This week at work I went to a “security” training. Web app security specifically. The training covered XSS (cross-site scripting), CSRF (cross-site request forgery) and SQL injection.

One could consider these the very basics of web application security. The basic summary for it is “don’t trust data you didn’t come up with,” “don’t make it easy for people to pretend to be other people,” and “hey, maybe don’t let just any site access your site [if you aren’t a publicly consumed web app]” (what up Access-Control-Allow-Origin: *).

But the most interesting part of the training is the tooling! Yay tools!

Burp

Burp is a very user-unfriendly tool (made by and for security folk! I am not surprised) that real-life security folk use to do some of their testing. You can download a free edition and can run it on your own machine, it requires Java.

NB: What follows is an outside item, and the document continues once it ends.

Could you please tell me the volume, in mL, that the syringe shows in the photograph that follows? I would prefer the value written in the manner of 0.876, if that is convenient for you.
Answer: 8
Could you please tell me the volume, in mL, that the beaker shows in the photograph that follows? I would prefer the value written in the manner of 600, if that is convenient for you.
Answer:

What it does when it runs is set up a server running locally so that you can set your browser to “man-in-the-middle” (MITM) using some proxy settings. It’s recommended that you do this on a browser more like Firefox, because Chrome has some security features so that, even if a web app is not secure, Chrome will “protect” an end user. So for security testing, go for Firefox.

Once you figure that out, you can use Burp to watch traffic, copy requests, make scads of them, etc. As a MITM, you can modify requests before they get to the target server (ex. by modifying headers). You can also perform automated attacks on an application (throttled capabilities in the free version). Pretty interesting, especially that some real-life profesh people use it.

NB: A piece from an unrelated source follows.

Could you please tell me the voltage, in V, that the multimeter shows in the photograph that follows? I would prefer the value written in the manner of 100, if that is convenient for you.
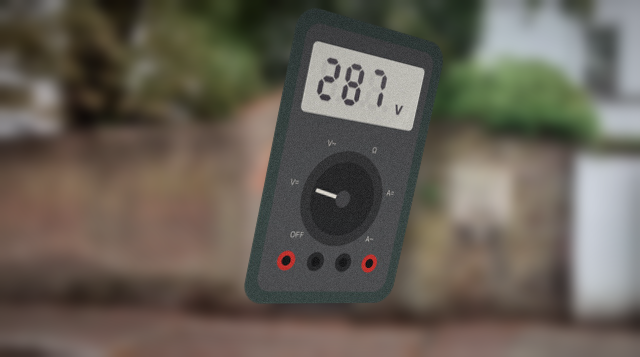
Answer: 287
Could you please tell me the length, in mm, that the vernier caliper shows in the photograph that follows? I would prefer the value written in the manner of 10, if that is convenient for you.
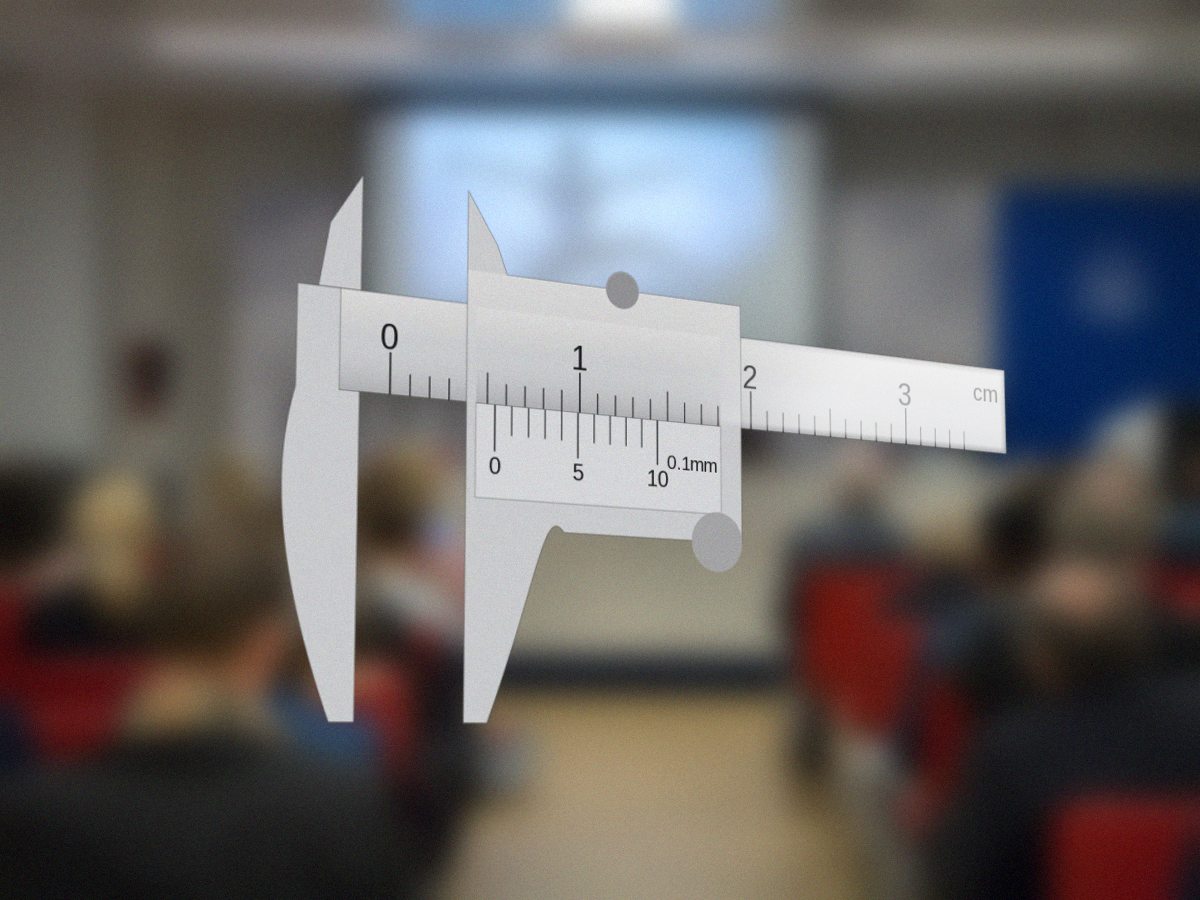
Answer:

No, I did not find out why it is called Burp. If you know, please tell me.

Mutillidae

Once we had Burp running, we looked at Mutillidae. It’s a purposefully vulnerable web application that you can run (in a VM preferably, but if that’s out of reach I understand XAMPP works for it). It has lots of hints and things to poke around at.

Also, there’s a paper on this tool! Yay papers!

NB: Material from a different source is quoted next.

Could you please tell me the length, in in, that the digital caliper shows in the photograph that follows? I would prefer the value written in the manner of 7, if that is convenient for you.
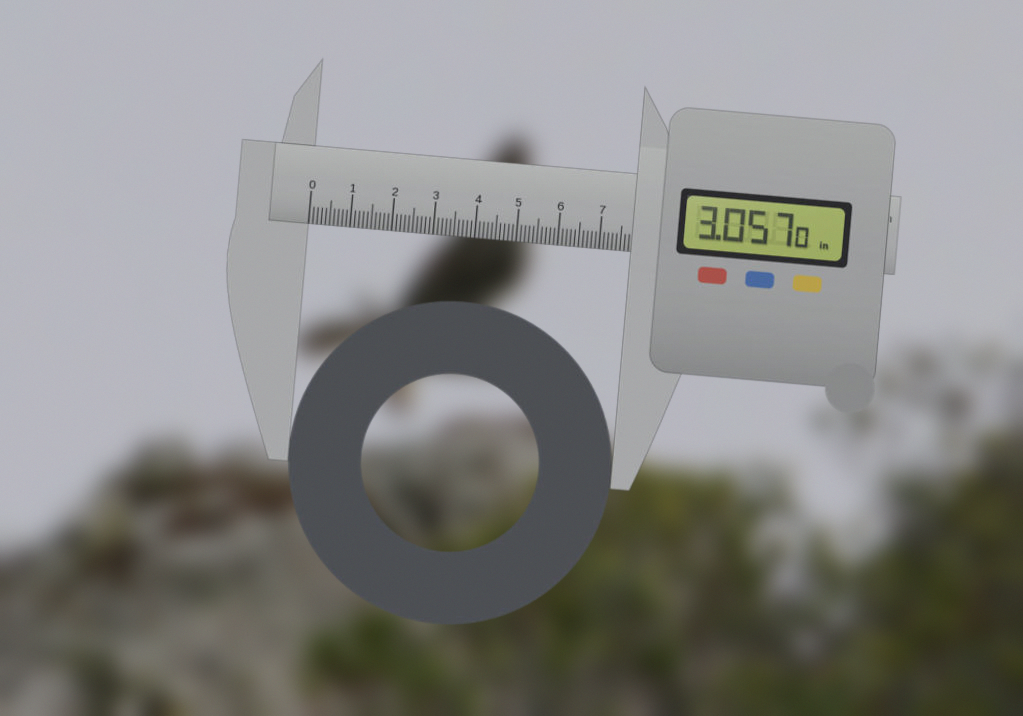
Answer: 3.0570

After training, a colleague mentioned Google Gruyere (because it has lots of holes … get it?). Seems like it might be more accessible than Mutillidae (ex. it will create an instance for you if you go to a start page). If you know of any other similar projects, do share!

Miscellany

OWASP is the Open Web Application Security Project. I did not know that these folk have lots of groups all around the world! So if you’re interested in learning more about application security, you can find your local chapter.

“Rainbow tables” were mentioned during the training, and pretty interesting along the lines of “things that when you know about them give you no confidence in any web application”. Precomputed tables of hashed values. You can probably figure out who might find that useful (COUGH IT’S PASSWORDS COUGH).